Material for the task: Begin
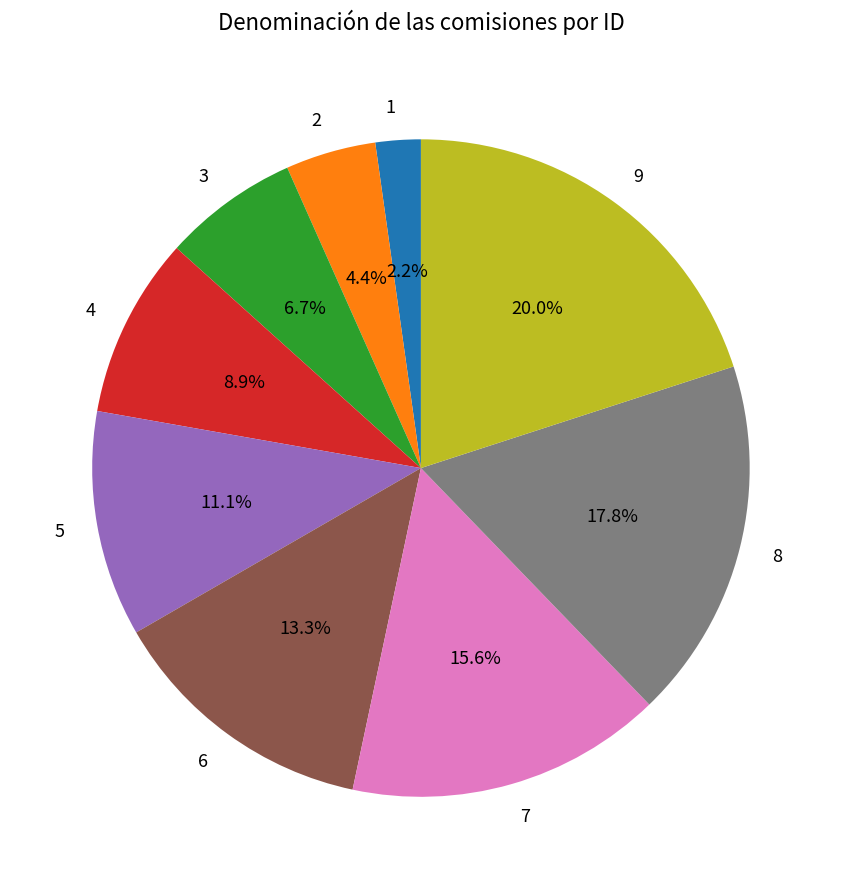

To the nearest percent, what is the average slice percentage?

11%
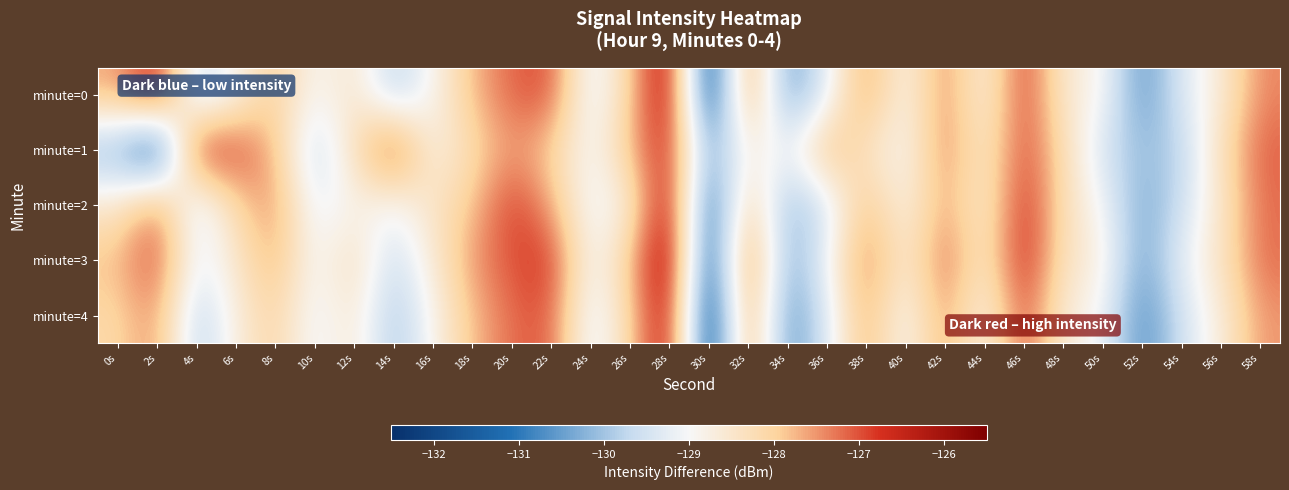

Between 14s and 56s, which is larger?

56s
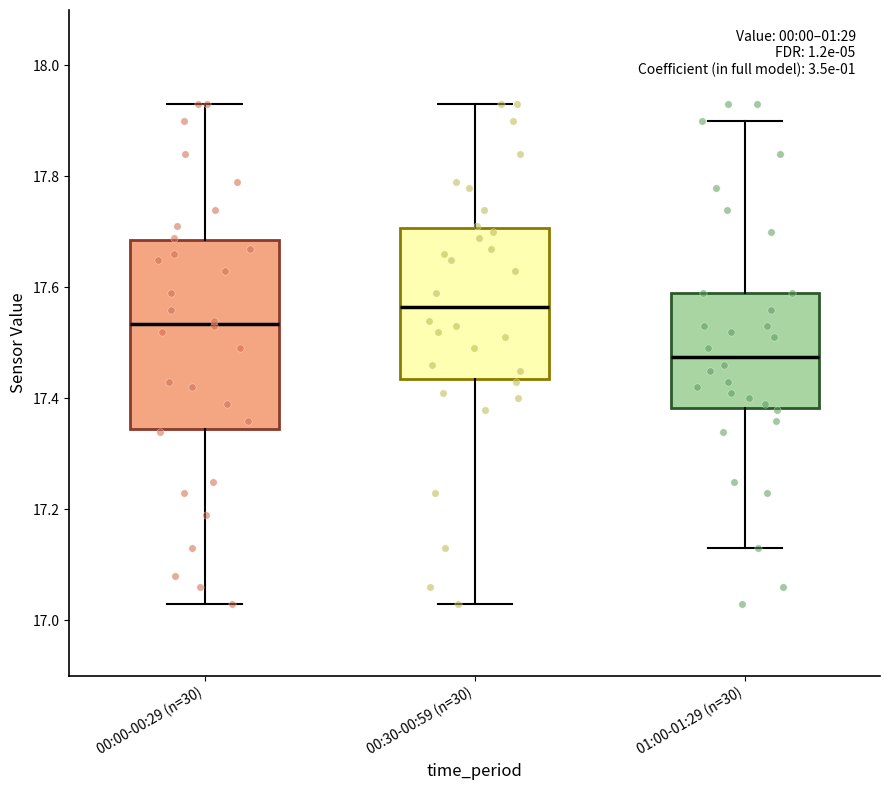

Which box's median line is the lowest?

01:00-01:29 (n=30)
Material for the task: End
**Problem:** Copy out again the lines of the items starting with the line that contains "Which box's median line is the lowest?" and running through the end of the items.

**Written response:**
Which box's median line is the lowest?

01:00-01:29 (n=30)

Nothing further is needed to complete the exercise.